(TEXT PROVIDED):
_ _ _ _
Use the LoadColumnAttribute to specify the indices of the source columns in the data set.

GitHubIssue is the input dataset class and has the following String fields:
- The first column ID (GitHub Issue ID).
- The second column Area (the prediction for training).
- The third column Title (GitHub issue title) is the first feature used for predicting the Area.
- The fourth column Description is the second feature used for predicting the Area.
IssuePrediction is the class used for prediction after the model has been trained. It has a single string (Area) and a PredictedLabel ColumnName attribute. The PredictedLabel is used during prediction and evaluation. For evaluation, an input with training data, the predicted values, and the model are used.

All ML.NET operations start in the MLContext class. Initializing mlContext creates a new ML.NET environment that can be shared across the model creation workflow objects. It's similar, conceptually, to DBContext in Entity Framework.
_ _ _ _
(INFORMATION PROVIDED):
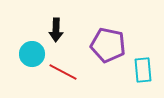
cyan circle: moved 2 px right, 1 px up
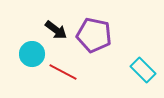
_ _ _ _
(TASKS TO PERFORM):
• A. Set down, word for word, the part of the text on the GitHub issue classes that starts with "- The third" and goes on through "model are used.".
• B. Resume the text on the ML.NET GitHub issue classifier from the point where it stops.

(TASK-BY-TASK ANSWERS):
• A.
- The third column Title (GitHub issue title) is the first feature used for predicting the Area.
- The fourth column Description is the second feature used for predicting the Area.
IssuePrediction is the class used for prediction after the model has been trained. It has a single string (Area) and a PredictedLabel ColumnName attribute. The PredictedLabel is used during prediction and evaluation. For evaluation, an input with training data, the predicted values, and the model are used.

• B.
Initialize variables

Initialize the _mlContext global variable with a new instance of MLContext with a random seed (seed: 0) for repeatable/deterministic results across multiple trainings. Replace the Console.WriteLine("Hello World!") line with the following code:

_mlContext = new MLContext(seed: 0);

Load the data

ML.NET uses the IDataView interface as a flexible, efficient way of describing numeric or text tabular data. IDataView can load either text files or in real time (for example, SQL database or log files).

To initialize and load the _trainingDataView global variable in order to use it for the pipeline, add the following code after the mlContext initialization:

_trainingDataView = _mlContext.Data.LoadFromTextFile<GitHubIssue>(_trainDataPath,hasHeader: true);

The LoadFromTextFile() defines the data schema and reads in the file. It takes in the data path variables and returns an IDataView.

Add the following after calling the LoadFromTextFile() method:

var pipeline = ProcessData();

The ProcessData method executes the following tasks:

Extracts and transforms the data.
Returns the processing pipeline.

Create the ProcessData method at the bottom of the Program.cs file using the following code:

IEstimator<ITransformer> ProcessData()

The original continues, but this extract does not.